Records to use
□ □ □ □ □ □ □

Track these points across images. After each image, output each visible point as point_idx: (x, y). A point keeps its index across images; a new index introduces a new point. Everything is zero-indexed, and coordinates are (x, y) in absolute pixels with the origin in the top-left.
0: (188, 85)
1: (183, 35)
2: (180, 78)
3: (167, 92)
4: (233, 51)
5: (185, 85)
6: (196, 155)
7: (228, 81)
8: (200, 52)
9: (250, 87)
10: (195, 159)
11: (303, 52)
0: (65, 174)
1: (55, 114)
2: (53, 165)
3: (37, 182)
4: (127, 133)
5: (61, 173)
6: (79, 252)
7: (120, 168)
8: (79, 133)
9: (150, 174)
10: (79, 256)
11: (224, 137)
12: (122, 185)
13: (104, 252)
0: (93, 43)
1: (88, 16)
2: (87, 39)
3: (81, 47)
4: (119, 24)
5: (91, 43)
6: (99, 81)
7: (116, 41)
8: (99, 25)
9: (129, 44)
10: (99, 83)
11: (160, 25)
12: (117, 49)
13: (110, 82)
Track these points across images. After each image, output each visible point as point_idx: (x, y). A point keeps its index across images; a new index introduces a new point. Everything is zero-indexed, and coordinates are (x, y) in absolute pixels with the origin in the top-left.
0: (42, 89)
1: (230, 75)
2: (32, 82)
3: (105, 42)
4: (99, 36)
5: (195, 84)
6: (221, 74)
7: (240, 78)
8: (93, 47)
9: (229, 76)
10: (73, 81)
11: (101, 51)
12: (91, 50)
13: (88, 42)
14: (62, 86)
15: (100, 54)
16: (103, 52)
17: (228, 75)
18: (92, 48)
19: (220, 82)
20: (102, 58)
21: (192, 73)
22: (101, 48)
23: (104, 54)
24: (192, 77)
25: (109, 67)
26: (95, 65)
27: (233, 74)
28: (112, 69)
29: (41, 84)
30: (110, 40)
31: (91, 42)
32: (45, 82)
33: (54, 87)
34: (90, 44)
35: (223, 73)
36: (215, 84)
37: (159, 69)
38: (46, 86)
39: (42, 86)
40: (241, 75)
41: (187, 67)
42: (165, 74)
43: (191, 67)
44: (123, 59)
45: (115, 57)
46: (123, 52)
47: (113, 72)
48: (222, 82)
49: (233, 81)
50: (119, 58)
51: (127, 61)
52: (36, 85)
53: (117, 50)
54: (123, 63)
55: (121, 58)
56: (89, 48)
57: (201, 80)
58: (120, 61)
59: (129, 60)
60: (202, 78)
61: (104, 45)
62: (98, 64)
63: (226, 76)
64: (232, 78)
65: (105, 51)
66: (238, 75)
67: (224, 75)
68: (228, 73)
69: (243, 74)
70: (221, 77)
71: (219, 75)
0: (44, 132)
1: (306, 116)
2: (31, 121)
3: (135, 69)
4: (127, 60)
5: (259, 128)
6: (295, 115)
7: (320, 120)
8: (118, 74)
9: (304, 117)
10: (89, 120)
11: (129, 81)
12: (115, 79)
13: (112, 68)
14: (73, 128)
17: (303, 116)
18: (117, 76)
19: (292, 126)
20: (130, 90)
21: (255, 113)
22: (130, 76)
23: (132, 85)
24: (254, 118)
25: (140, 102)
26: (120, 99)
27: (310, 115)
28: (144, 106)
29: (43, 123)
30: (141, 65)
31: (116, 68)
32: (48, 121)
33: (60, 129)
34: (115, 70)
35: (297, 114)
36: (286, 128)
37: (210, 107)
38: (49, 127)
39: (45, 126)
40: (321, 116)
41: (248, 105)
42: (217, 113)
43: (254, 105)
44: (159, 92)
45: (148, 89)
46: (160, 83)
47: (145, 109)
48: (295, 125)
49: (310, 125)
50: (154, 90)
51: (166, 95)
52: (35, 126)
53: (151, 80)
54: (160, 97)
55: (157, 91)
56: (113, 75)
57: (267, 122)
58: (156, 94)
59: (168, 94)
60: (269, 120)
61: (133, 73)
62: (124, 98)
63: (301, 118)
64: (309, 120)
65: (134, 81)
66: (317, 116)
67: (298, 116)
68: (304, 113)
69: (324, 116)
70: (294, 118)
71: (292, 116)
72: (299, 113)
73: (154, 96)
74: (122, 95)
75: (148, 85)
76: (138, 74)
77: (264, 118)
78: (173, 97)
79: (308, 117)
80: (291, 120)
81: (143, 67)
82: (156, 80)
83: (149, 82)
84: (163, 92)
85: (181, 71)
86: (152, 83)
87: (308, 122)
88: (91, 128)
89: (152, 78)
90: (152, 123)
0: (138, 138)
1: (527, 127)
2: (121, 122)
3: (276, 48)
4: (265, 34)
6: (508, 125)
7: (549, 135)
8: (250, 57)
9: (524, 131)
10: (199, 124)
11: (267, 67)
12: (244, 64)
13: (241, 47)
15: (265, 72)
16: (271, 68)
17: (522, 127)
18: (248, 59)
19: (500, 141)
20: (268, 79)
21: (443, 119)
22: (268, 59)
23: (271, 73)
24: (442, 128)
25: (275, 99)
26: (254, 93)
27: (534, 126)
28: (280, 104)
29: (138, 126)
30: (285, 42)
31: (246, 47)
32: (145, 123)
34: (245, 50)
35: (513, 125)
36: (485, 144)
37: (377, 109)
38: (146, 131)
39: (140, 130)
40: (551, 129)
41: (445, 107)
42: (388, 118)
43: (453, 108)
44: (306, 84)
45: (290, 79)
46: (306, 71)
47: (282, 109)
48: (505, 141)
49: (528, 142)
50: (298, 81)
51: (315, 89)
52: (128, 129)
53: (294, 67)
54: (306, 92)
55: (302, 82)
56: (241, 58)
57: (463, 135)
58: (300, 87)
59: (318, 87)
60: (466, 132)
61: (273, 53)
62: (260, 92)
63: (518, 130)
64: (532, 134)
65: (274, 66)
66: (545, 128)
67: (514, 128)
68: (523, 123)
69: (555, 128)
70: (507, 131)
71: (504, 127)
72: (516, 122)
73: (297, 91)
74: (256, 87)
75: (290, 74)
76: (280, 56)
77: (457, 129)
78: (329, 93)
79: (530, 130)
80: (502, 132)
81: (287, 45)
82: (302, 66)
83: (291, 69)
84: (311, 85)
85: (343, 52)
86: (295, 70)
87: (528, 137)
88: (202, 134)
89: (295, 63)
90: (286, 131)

□ □ □ □ □ □ □

Exercise aim
Using the entries above, return exactly the lines from the line with "52: (36, 85)" to the line with "70: (221, 77)", counting both of those lines.

Answer for the task
52: (36, 85)
53: (117, 50)
54: (123, 63)
55: (121, 58)
56: (89, 48)
57: (201, 80)
58: (120, 61)
59: (129, 60)
60: (202, 78)
61: (104, 45)
62: (98, 64)
63: (226, 76)
64: (232, 78)
65: (105, 51)
66: (238, 75)
67: (224, 75)
68: (228, 73)
69: (243, 74)
70: (221, 77)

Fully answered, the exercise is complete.